The first harmonic of the coated string appears to take longer to decay than that of the standard string, although it starts out weaker. The rest of the harmonics also appear to display this trend. This could represent that while a coated string requires more plucking effort to be at the same frequency strength as a standard string, it holds the note with more sustain over time.
Conclusion
This experiment gave us the opportunity to understand the harmonic composition of standing waves in the strings of musical instruments and how it is dependent on the way the string is played. We visually observed how other harmonics are also present and how they affect the sound when the string is plucked at different locations. We observed the values of the coefficients for each frequency component and we did see each term decay with time as we had expected, but we also expected to see a certain proportional decay trend happening where each kth coefficient decayed k times the coefficient of the fundamental frequency, or at least with some clear rate which we did not.
Future Improvements
Previous projects took a video of one string and modeled it to a simple string- vibration model. This employs the principle of superposition but neglects the actual composition of the string. By doing this, they then altered the value for C to determine its value by the fit. What we tried to do is create a Fourier transform code in Matlab to see the different harmonics that result in the final wave that we are seeing. By doing this, we can analyze the different decay rates of the individual harmonics with time and see how it causes the string to decay, and we studied it using two different strings plucked at three different positions. If future students want to analyze the string using our method we recommend that they use a higher fps on the camera. They can use the video of 1200 fps but they will face the same problem we did with the pixelated images. There are two ways to make this work; the first solution is to simply use a higher quality camera. If that is not possible, they can still use the 1200 fps but once the images are generated, expand them and perform a Gaussian fit on the string's position in order to determine the exact pixel value of the amplitude. This may also cause a large error in the end but it would be interesting to try since we already proved our method also has its limitations.
Acknowledgments
We would like to thank our advisor Professor Ke Wang and our instructor Professor Kurt Wick for assisting us in the development and data analysis of this experiment.
References
“Guitar Strings and Longitudinal Waves.” The Physics Classroom, www.physicsclassroom.com/mmedia/waves/gsl.cfm.

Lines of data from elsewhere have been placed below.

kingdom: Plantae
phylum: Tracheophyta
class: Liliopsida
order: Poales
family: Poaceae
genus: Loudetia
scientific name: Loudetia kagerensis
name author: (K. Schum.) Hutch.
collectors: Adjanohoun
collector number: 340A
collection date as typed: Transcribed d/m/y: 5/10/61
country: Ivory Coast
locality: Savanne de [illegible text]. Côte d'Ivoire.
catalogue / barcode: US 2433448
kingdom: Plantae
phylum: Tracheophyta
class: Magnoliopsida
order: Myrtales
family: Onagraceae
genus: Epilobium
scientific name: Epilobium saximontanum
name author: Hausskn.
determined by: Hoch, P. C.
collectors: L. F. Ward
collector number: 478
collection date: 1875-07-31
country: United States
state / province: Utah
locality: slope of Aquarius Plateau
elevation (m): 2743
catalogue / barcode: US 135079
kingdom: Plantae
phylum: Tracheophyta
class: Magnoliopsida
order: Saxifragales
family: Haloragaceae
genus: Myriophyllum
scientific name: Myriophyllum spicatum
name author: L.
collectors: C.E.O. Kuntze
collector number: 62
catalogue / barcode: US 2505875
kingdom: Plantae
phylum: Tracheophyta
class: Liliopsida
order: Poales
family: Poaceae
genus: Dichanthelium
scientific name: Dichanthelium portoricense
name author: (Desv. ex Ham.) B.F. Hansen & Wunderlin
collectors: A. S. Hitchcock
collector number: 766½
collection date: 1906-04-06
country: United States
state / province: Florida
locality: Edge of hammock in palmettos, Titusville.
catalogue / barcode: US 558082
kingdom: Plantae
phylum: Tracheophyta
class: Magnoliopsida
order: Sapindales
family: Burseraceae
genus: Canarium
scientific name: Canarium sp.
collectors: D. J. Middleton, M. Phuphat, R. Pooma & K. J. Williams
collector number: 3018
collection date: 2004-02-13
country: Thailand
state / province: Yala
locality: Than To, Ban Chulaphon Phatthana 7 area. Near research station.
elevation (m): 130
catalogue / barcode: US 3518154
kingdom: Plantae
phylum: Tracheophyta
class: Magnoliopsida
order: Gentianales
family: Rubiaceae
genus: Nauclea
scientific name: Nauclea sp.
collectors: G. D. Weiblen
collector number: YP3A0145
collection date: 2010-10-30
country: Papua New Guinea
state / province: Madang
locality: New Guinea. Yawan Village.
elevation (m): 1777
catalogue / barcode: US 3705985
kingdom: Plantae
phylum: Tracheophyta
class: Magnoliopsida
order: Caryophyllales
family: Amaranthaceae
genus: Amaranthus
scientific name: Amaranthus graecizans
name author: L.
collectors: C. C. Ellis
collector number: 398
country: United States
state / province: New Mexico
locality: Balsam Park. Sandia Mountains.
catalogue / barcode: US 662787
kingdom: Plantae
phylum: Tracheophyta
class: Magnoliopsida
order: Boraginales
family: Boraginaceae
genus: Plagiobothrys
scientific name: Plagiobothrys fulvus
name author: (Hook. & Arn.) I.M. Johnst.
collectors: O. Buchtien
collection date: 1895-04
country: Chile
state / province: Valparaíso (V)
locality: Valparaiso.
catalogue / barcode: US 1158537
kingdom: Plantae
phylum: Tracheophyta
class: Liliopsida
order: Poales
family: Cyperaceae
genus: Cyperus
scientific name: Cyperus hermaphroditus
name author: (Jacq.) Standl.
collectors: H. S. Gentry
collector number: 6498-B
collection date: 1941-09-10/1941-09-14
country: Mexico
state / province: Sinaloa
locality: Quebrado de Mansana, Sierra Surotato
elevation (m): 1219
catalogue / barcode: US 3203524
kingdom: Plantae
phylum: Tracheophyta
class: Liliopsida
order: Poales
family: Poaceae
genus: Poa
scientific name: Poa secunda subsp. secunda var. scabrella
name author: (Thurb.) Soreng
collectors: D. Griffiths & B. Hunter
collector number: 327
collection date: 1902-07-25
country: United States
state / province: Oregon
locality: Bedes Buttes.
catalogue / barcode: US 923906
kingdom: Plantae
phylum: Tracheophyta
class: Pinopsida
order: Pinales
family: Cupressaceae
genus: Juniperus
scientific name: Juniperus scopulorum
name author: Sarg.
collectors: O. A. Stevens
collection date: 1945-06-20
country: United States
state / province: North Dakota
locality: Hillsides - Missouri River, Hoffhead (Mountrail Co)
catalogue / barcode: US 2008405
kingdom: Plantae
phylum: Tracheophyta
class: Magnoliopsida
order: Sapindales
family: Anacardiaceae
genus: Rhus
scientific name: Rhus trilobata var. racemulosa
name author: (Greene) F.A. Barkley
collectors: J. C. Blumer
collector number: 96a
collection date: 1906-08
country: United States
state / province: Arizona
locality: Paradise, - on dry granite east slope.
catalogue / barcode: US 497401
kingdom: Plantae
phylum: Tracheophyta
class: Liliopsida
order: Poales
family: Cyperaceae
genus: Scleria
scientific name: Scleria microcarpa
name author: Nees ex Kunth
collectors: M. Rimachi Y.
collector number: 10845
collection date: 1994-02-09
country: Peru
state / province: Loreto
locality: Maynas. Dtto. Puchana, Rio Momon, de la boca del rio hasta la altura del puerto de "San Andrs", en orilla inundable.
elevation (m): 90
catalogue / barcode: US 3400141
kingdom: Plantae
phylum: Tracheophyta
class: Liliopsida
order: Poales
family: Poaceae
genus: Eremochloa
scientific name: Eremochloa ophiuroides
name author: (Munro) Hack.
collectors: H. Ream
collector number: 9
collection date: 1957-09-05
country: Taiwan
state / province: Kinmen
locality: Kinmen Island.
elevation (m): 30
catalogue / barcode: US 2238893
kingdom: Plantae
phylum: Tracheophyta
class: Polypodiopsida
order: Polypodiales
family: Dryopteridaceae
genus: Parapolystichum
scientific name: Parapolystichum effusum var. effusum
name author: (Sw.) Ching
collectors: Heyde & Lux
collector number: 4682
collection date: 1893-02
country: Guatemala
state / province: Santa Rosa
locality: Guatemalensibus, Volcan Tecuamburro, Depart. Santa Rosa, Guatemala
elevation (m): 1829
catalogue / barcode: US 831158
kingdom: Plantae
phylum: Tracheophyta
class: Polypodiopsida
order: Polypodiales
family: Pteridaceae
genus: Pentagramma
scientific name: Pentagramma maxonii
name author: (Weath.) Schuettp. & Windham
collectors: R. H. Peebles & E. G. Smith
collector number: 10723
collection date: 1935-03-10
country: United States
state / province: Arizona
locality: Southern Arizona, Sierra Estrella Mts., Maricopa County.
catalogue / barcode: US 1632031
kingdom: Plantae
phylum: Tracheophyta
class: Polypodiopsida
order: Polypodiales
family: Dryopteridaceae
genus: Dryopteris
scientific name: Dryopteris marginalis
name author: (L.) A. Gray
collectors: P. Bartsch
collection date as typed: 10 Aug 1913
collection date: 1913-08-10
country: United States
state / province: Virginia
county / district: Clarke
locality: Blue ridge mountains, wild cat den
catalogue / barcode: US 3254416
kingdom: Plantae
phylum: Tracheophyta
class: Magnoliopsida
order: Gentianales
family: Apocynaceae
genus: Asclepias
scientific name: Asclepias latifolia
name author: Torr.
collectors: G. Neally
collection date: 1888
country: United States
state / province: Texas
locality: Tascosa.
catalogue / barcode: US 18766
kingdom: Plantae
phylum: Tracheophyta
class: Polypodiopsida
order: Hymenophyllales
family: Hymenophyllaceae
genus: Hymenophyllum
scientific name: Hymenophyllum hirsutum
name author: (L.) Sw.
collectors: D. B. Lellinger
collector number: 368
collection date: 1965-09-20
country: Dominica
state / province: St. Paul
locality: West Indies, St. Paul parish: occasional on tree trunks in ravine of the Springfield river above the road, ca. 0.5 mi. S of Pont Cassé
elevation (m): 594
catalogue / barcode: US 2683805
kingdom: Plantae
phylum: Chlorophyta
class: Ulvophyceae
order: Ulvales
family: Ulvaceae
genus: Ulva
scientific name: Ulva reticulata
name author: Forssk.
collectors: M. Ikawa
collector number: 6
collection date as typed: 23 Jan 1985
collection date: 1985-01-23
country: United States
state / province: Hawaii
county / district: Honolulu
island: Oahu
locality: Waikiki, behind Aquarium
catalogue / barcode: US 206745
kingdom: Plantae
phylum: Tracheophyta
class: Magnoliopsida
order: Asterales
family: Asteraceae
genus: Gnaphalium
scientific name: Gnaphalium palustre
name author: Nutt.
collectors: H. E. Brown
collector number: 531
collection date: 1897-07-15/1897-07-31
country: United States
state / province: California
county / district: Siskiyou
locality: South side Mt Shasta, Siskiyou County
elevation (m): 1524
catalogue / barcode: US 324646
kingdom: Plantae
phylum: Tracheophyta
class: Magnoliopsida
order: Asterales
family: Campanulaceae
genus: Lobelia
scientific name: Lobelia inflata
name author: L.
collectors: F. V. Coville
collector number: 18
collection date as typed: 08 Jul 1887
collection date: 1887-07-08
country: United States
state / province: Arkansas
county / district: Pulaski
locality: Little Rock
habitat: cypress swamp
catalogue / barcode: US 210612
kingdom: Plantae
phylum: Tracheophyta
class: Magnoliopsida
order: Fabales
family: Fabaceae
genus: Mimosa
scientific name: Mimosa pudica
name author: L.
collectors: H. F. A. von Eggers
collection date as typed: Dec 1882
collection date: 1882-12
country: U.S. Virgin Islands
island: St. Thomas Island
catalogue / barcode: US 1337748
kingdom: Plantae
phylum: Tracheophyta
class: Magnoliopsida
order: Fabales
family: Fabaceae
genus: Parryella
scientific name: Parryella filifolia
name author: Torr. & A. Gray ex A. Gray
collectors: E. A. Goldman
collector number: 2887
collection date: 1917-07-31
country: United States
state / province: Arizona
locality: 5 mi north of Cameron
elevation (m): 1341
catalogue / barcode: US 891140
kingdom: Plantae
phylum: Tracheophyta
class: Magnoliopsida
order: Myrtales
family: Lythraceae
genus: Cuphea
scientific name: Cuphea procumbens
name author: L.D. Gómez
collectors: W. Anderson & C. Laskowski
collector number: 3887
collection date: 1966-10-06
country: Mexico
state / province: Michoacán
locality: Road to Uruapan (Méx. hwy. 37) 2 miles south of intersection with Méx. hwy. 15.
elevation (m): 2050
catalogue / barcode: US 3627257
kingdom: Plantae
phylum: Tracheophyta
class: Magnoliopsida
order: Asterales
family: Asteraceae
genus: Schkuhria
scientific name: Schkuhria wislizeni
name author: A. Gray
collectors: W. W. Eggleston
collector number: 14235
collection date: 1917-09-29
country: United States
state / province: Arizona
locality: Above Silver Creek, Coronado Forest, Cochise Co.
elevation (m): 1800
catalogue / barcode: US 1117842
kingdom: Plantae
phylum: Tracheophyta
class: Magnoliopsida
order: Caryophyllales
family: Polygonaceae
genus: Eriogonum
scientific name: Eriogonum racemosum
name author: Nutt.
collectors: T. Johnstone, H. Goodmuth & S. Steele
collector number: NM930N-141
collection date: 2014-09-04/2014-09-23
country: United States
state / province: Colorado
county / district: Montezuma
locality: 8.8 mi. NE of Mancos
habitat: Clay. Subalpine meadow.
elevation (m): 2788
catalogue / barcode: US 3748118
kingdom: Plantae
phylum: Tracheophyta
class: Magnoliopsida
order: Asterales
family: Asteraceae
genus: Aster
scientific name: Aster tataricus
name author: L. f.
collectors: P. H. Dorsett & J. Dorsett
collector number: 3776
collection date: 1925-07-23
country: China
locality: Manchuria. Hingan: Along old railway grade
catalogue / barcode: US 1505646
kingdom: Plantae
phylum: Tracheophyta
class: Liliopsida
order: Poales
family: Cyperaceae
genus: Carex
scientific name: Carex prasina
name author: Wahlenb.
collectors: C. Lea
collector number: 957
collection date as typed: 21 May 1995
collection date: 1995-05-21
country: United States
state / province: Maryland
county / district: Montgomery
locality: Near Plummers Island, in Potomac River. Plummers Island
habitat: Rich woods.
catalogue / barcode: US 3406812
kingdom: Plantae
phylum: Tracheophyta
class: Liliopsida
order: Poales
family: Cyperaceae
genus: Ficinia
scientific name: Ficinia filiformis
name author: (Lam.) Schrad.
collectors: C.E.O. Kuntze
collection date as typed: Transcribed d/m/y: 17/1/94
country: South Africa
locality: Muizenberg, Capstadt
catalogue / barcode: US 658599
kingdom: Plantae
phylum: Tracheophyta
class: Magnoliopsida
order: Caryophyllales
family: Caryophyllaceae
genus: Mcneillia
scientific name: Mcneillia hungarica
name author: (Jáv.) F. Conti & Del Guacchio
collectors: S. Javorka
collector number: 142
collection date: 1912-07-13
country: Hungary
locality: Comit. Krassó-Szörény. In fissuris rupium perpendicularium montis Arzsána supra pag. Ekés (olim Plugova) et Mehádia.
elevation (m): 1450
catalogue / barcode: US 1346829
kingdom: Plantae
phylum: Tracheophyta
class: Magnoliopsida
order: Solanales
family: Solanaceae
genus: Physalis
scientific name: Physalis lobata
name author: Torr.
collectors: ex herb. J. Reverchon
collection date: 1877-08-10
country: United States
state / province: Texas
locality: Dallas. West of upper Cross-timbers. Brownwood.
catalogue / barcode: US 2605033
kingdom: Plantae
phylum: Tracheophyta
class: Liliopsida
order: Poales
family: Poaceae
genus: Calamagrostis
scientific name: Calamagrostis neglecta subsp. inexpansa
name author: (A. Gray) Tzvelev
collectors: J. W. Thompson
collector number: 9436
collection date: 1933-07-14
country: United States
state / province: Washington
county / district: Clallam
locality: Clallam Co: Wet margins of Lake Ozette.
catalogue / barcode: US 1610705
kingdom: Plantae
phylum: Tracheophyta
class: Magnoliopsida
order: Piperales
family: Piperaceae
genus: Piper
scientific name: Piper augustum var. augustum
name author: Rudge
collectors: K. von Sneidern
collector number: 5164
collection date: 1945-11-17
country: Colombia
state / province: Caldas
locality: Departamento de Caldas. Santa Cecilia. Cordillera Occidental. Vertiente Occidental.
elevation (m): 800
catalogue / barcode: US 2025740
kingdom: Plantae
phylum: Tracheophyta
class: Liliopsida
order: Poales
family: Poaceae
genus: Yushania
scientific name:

Scott B. Whitfield and Kurt B. Flesch. An experimental analysis of a vibrating guitar string using high-speed photography. American Journal of Physics 82, 102 (2014); doi: 10.1119/1.4832195 .
The physics of guitar string vibrations Perov, Polievkt and Johnson, Walter and Perova-Mello,Nataliia, American Journal of Physics, 84, 38-43 (2016),
Gulla,Jan. “Modeling the Wave Motion of a Guitar String.” (2011).
“Discrete Fourier Transform”.Wikipedia, Wikimedia Foundation, 10 Apr.2018, en.wikipedia.org/wiki/Discrete_Fourier_transform.